ML Review -- Expectation Maximization Algorithm

Maximum-likelihood estimation problem

We have a density function $ p(x|\Theta)$ that is governed by the set of parameters $ \Theta$ (e.g., $ p$ might be a set Gaussians and $ \Theta$ could be the means and covariances). We also have a data set of size $ N$, That is , we assume that these data vectors are independent and identically distributed (i.i.d) with distribution $ p$. Therefore, the resulting density for the samples is $ p(X|\Theta)=\sum{i=1}^{N}p(xi|\Theta) = L(\Theta|X)$

This function $ L(\Theta|X)$ is called the liklihood of the parameters given the data, or just the likelihood function.
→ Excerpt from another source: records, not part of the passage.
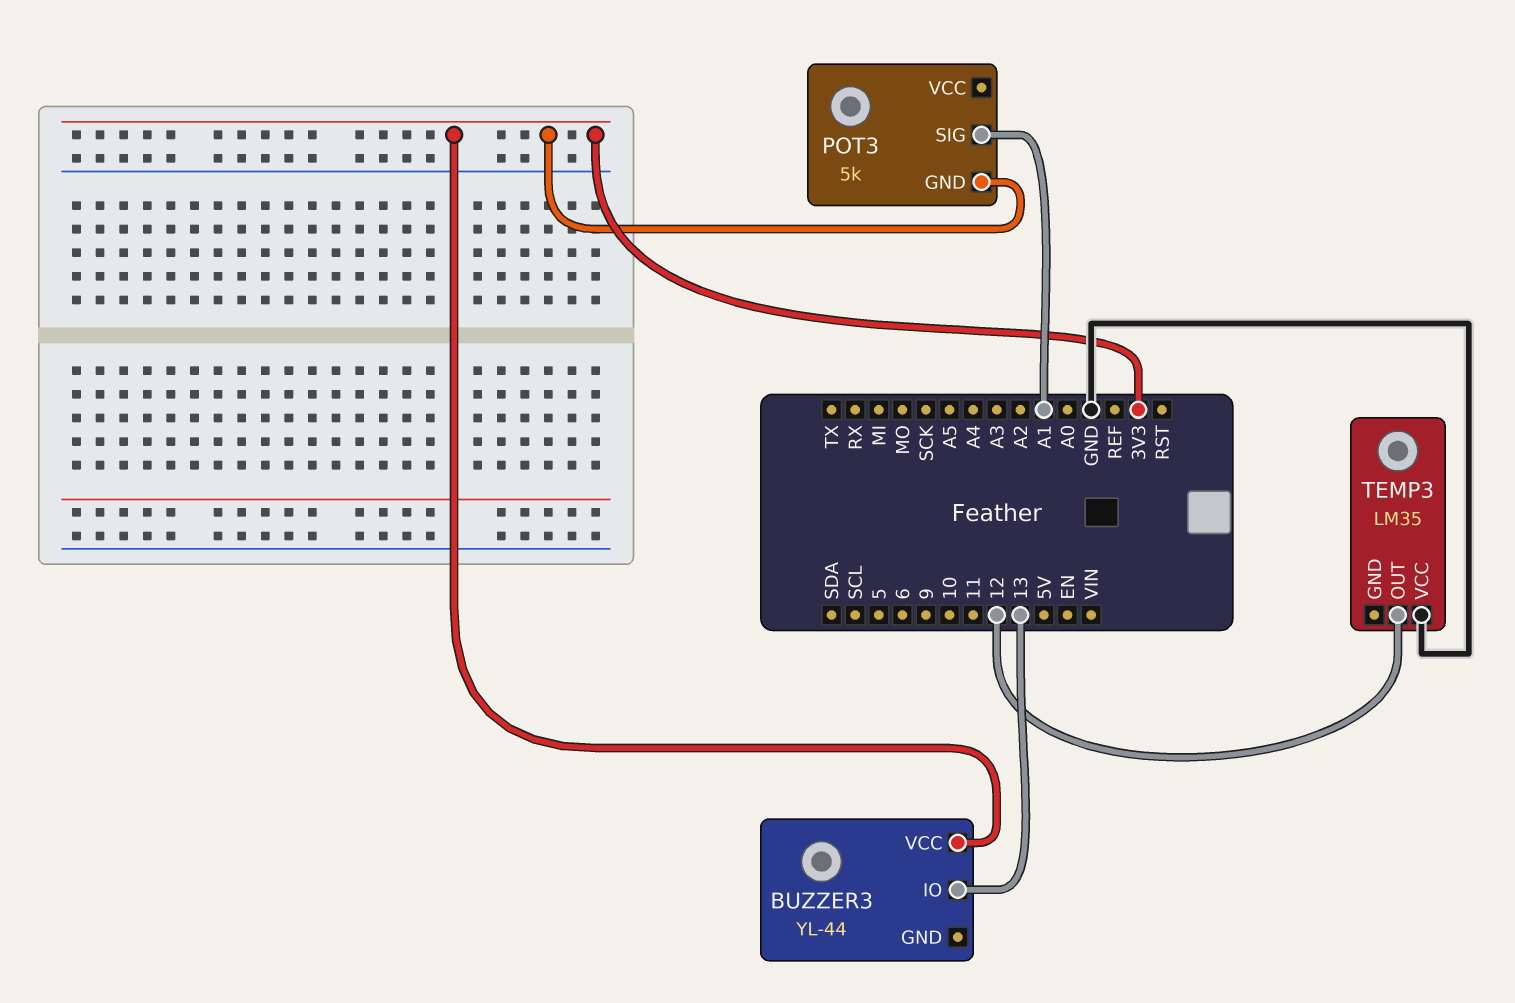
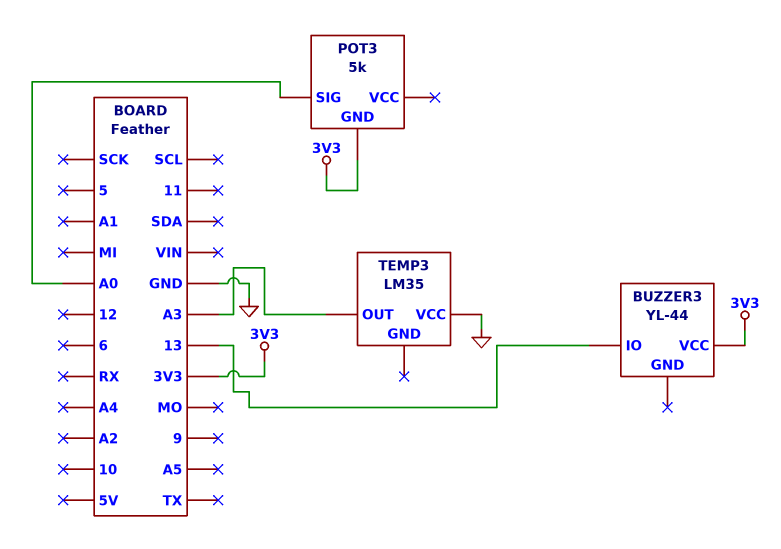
POT3 pin SIG: A1 -> A0
TEMP3 pin OUT: 12 -> A3

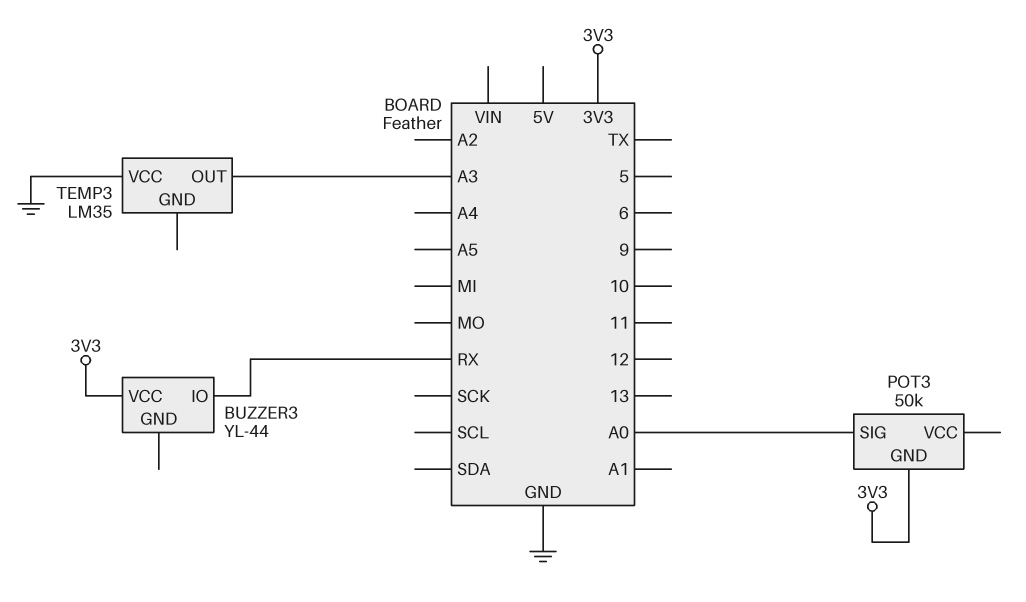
BUZZER3 pin IO: 13 -> RX
POT3: 5k -> 50k

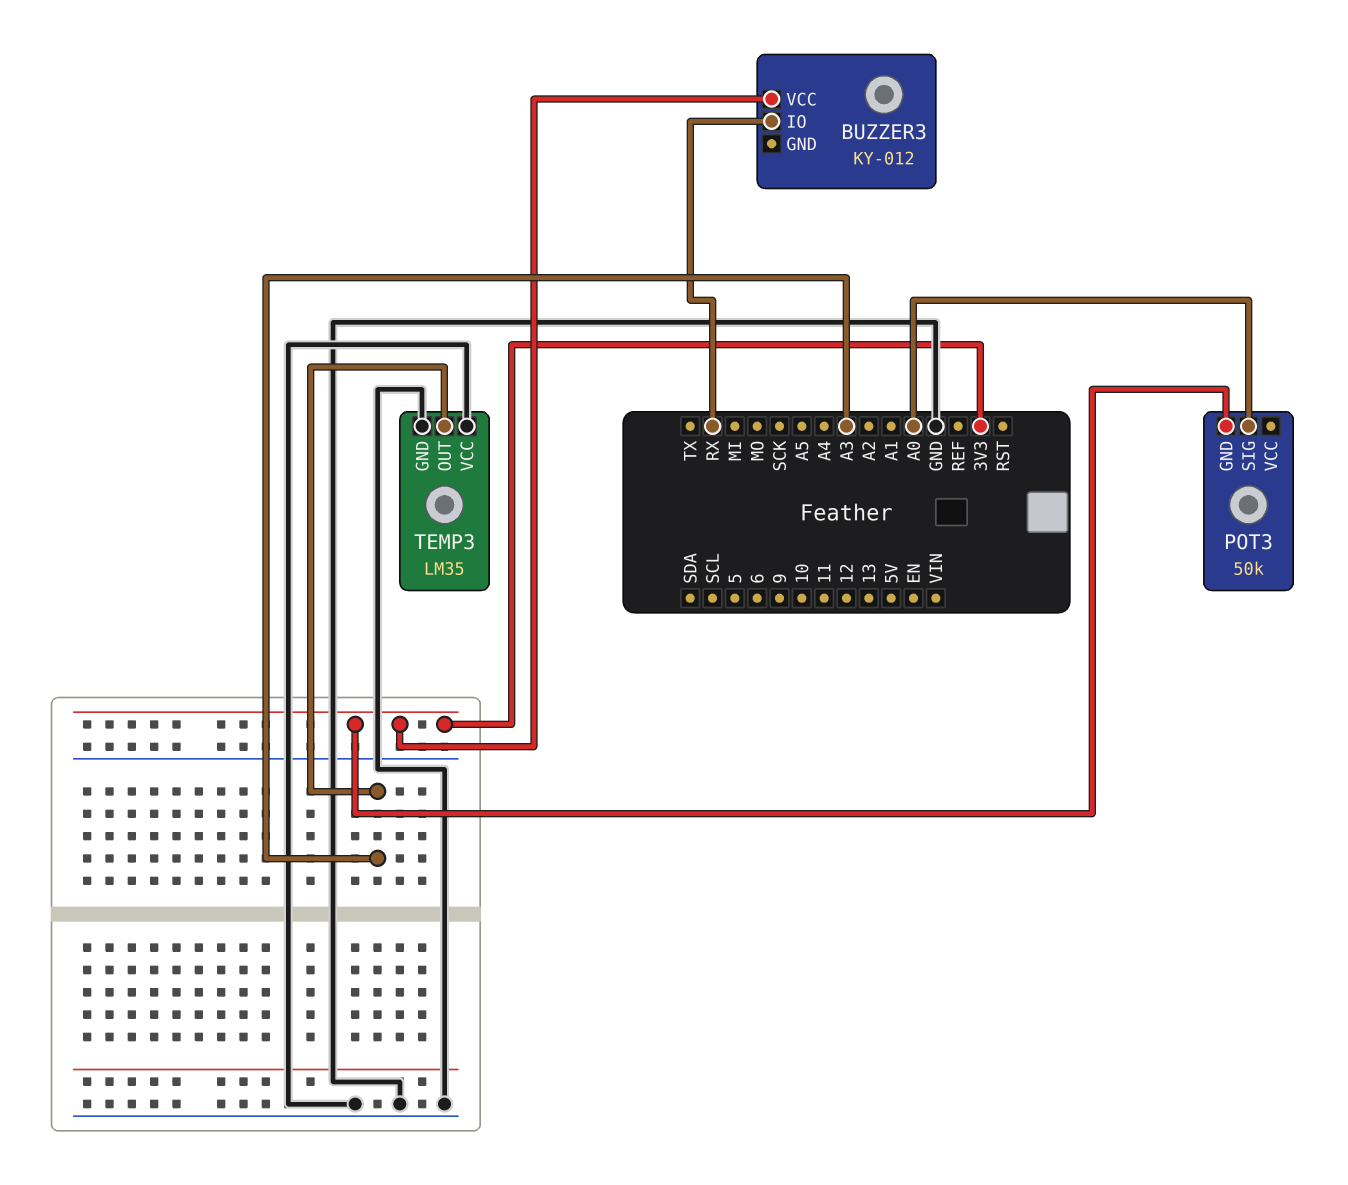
BUZZER3: YL-44 -> KY-012
TEMP3 pin GND: none -> GND

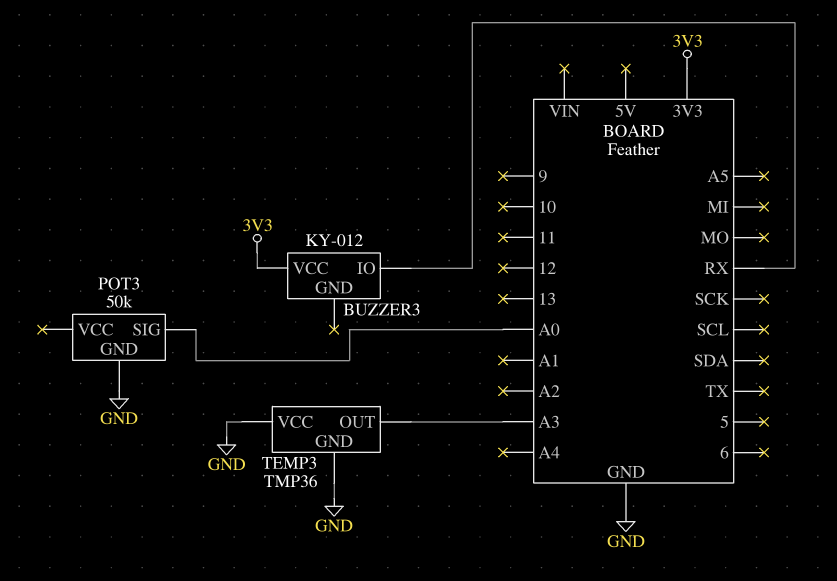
POT3 pin GND: 3V3 -> GND
TEMP3: LM35 -> TMP36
The likelihood is thought of as a function of the parameters $ \Theta$ where the data $X$ is fixed. In the maximum likelihood problem, our goal is to find the $ \Theta$ that maximizes $ L$. That is, we wish to find $ \Theta '$ where $ \Theta ' =argmax_{\Theta} L(\Theta|X)$

Often we maximize $ \log(L(\Theta|X))$ instead because it is analytically easier.

Basic EM

There are two main applications of the EM algorithm. The first occurs when the data indeed has missing values, due to problems with or limitations of the observation process. The second occurs when optimizing the likelihood function is analytically intractable but when the likelihood function can be simplified by assuming the existence of and values for additional but missing (or hidden) parameters. The latter application is more common in the computational pattern recognition community.

As before, we assume that data $ X$ is observed and is generated by some distribution. We call $ X$ the incomplete data. We assume that a complete data set exists $ Z=(X,Y)$ and also assume a joint density funciton

$ p(z|\Theta)=p(x,y|\Theta)=p(y|x,\Theta)p(x|\Theta)$

With this new density function, we can define a new likelihood function, $ L(\Theta|Z)=L(\Theta|X,Y)=p(X,Y|\Theta)$, called the complete-data likelihood. Note that this function is in fact a random variable since the missing information $ Y$ is unknown, random and presumably governed by an underlying distribution. That is, we can think of $ L(\Theta|X,Y)=h_{X,\Theta}(Y)$ for some function $ h$ where $ X$ and $ \Theta$ are constant and $ Y$ is a random variable. The original likelihood $ L(\Theta|X)$ is referred to as the incomplete-data likelihood funciton.

The EM algorithm first finds the expected value of the complete-data log-likelihood $ \log p(X,Y|\Theta)$ with respect to the unknown data $ Y$ given the observed data $ X$ and the current parameter estimates. We define:

$ Q(\Theta, \Theta^{i-1})= E(\log p(X,Y|\Theta)|X, \Theta^{i-1})$

Where $ \Theta^{i-1}$ are the current parameters estimates that we used to evaluate the expectation and $\Theta$ are the new parameters that we optimize to increase Q.

The key thing to understand is that in this expression $ X$ and $ \Theta^{i-1}$ are constants, $\Theta$ is a normal variable that we wish to adjust, and $ Y$ is a random variable governed by the distribution $ f(y|X,\Theta^{i-1})$. The right side of $ Q$ can be re-written as:

$ E[\log p(X,Y|\Theta)|X,\Theta^{i-1}]=\int_{y \in \Gamma} \log p(X,y|\Theta)f(y|X,\Theta^{i-1})dy$

Note that $ f(y|X,\Theta^{i-1})$ is the marginal distribution of the unobserved data and is dependent on both the observed data $X$ and on the current parameters, and $ \Gamma$ is the space of values $ y$ can take on.

The evaluation of this expectation is called the E-step of the algorithm. Notice the meaning of the two arguments int function $ Q(\Theta ,\Theta') $ The first argument $ \Theta$ corresponds to the parameters that ultimately will be optimized in an attempt to maximize the likelihood. The second argument $ \Theta$ corresponds to the parameters that we use to evaluate the expectation.

The second step(M-step) of the EM algorithm is to maximize the expectation we computed in the first step. We find:

$ \Theta^{i} = argmax_{\Theta} Q(\Theta,\Theta^{i-1})$

These 2 steps are repeated as necessary. Each iteration is guaranteed to increase the log-likelihood and the algorithm is guaranteed to converge to a local maximum of the likelihood function.